#### Problem to work on:
Please turn the lines of all the items below into a Markdown table with the columns "Row" and "Line," numbering the rows and skipping blank lines. Leave the picture markers out of the table.

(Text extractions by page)
══════

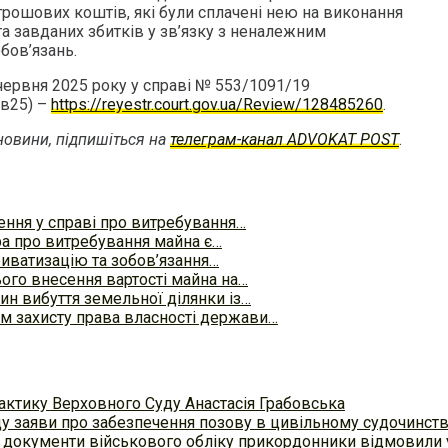
грошових коштів, які були сплачені нею на виконання
та завданих збитків у зв’язку з неналежним
бов’язань.
червня 2025 року у справі № 553/1091/19
в25) –
https://reyestr.court.gov.ua/Review/128485260
.
овини, підпишіться на
телеграм-канал ADVOKAT POST
.
ення у справі про витребування…
а про витребування майна є…
риватизацію та зобов’язання…
ого внесення вартості майна на…
ин вибуття земельної ділянки із…
м захисту права власності держави…
актику Верховного Суду Анастасія Грабовська
ду заяви про забезпечення позову в цивільному судочинст
 документи військового обліку прикордонники відмовили у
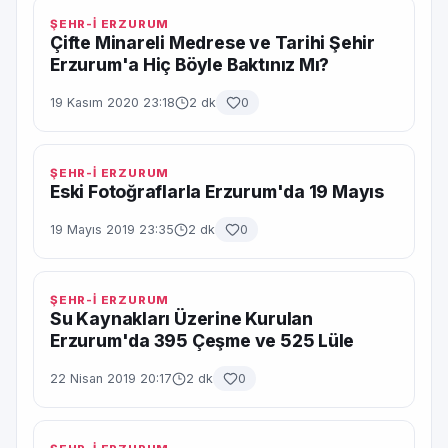
ŞEHR-İ ERZURUM
Çifte Minareli Medrese ve Tarihi Şehir
Erzurum'a Hiç Böyle Baktınız Mı?
19 Kasım 2020 23:18
2 dk
0
ŞEHR-İ ERZURUM
Eski Fotoğraflarla Erzurum'da 19 Mayıs
19 Mayıs 2019 23:35
2 dk
0
ŞEHR-İ ERZURUM
Su Kaynakları Üzerine Kurulan
Erzurum'da 395 Çeşme ve 525 Lüle
22 Nisan 2019 20:17
2 dk
0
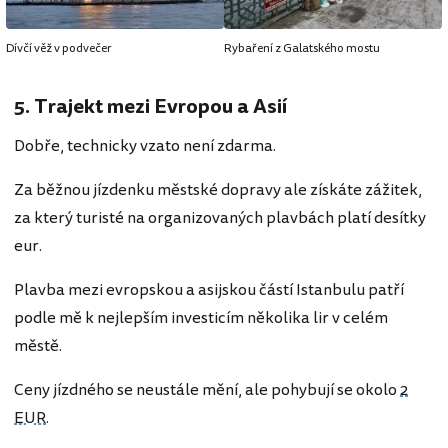
Dívčí věž v podvečer
Rybaření z Galatského mostu
5. Trajekt mezi Evropou a Asií
Dobře, technicky vzato není zdarma.
Za běžnou jízdenku městské dopravy ale získáte zážitek,
za který turisté na organizovaných plavbách platí desítky
eur.
Plavba mezi evropskou a asijskou částí Istanbulu patří
podle mě k nejlepším investicím několika lir v celém
městě.
Ceny jízdného se neustále mění, ale pohybují se okolo
2
EUR
.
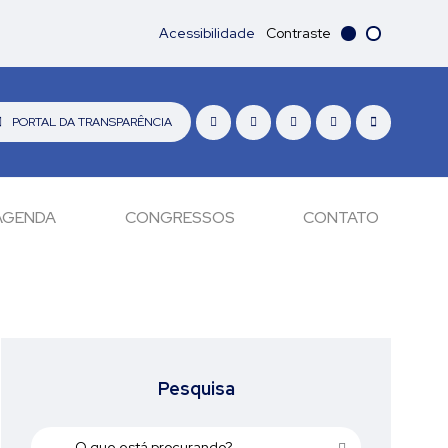
Acessibilidade
Contraste
PORTAL DA TRANSPARÊNCIA
AGENDA
CONGRESSOS
CONTATO
Pesquisa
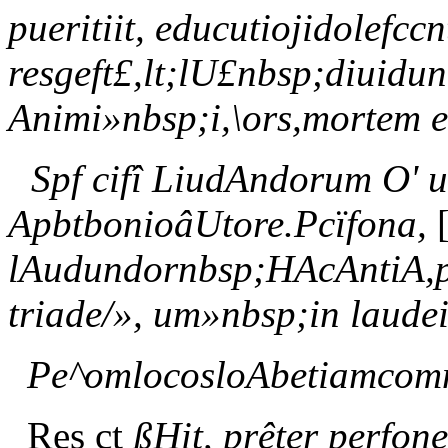
pueritiit, educutiojidolefccnt
resgeft£,lt;lU£nbsp;diuidun
Animi»nbsp;i,\ors,mortem 
Spf cifî LiudAndorum O' 
ApbtbonioâUtore.Pcïfona,
[
lAudundornbsp;HAcAntiA,p
triade/», um»nbsp;in laudeir
Pe^omlocosloAbetiamcom
Res ct
ßHit, prêter perfon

══════

#### Written response:
| Row | Line |
|---|---|
| 1 | грошових коштів, які були сплачені нею на виконання |
| 2 | та завданих збитків у зв’язку з неналежним |
| 3 | бов’язань. |
| 4 | червня 2025 року у справі № 553/1091/19 |
| 5 | в25) – |
| 6 | https://reyestr.court.gov.ua/Review/128485260 |
| 7 | . |
| 8 | овини, підпишіться на |
| 9 | телеграм-канал ADVOKAT POST |
| 10 | . |
| 11 | ення у справі про витребування… |
| 12 | а про витребування майна є… |
| 13 | риватизацію та зобов’язання… |
| 14 | ого внесення вартості майна на… |
| 15 | ин вибуття земельної ділянки із… |
| 16 | м захисту права власності держави… |
| 17 | актику Верховного Суду Анастасія Грабовська |
| 18 | ду заяви про забезпечення позову в цивільному судочинст |
| 19 |  документи військового обліку прикордонники відмовили у |
| 20 | ŞEHR-İ ERZURUM |
| 21 | Çifte Minareli Medrese ve Tarihi Şehir |
| 22 | Erzurum'a Hiç Böyle Baktınız Mı? |
| 23 | 19 Kasım 2020 23:18 |
| 24 | 2 dk |
| 25 | 0 |
| 26 | ŞEHR-İ ERZURUM |
| 27 | Eski Fotoğraflarla Erzurum'da 19 Mayıs |
| 28 | 19 Mayıs 2019 23:35 |
| 29 | 2 dk |
| 30 | 0 |
| 31 | ŞEHR-İ ERZURUM |
| 32 | Su Kaynakları Üzerine Kurulan |
| 33 | Erzurum'da 395 Çeşme ve 525 Lüle |
| 34 | 22 Nisan 2019 20:17 |
| 35 | 2 dk |
| 36 | 0 |
| 37 | Dívčí věž v podvečer |
| 38 | Rybaření z Galatského mostu |
| 39 | 5. Trajekt mezi Evropou a Asií |
| 40 | Dobře, technicky vzato není zdarma. |
| 41 | Za běžnou jízdenku městské dopravy ale získáte zážitek, |
| 42 | za který turisté na organizovaných plavbách platí desítky |
| 43 | eur. |
| 44 | Plavba mezi evropskou a asijskou částí Istanbulu patří |
| 45 | podle mě k nejlepším investicím několika lir v celém |
| 46 | městě. |
| 47 | Ceny jízdného se neustále mění, ale pohybují se okolo |
| 48 | 2 |
| 49 | EUR |
| 50 | . |
| 51 | Acessibilidade |
| 52 | Contraste |
| 53 | PORTAL DA TRANSPARÊNCIA |
| 54 | AGENDA |
| 55 | CONGRESSOS |
| 56 | CONTATO |
| 57 | Pesquisa |
| 58 | pueritiit, educutiojidolefccnt |
| 59 | resgeft£,lt;lU£nbsp;diuidun |
| 60 | Animi»nbsp;i,\ors,mortem  |
| 61 | Spf cifî LiudAndorum O'  |
| 62 | ApbtbonioâUtore.Pcïfona, |
| 63 | [ |
| 64 | lAudundornbsp;HAcAntiA,p |
| 65 | triade/», um»nbsp;in laudeir |
| 66 | Pe^omlocosloAbetiamcom |
| 67 | Res ct |
| 68 | ßHit, prêter perfon |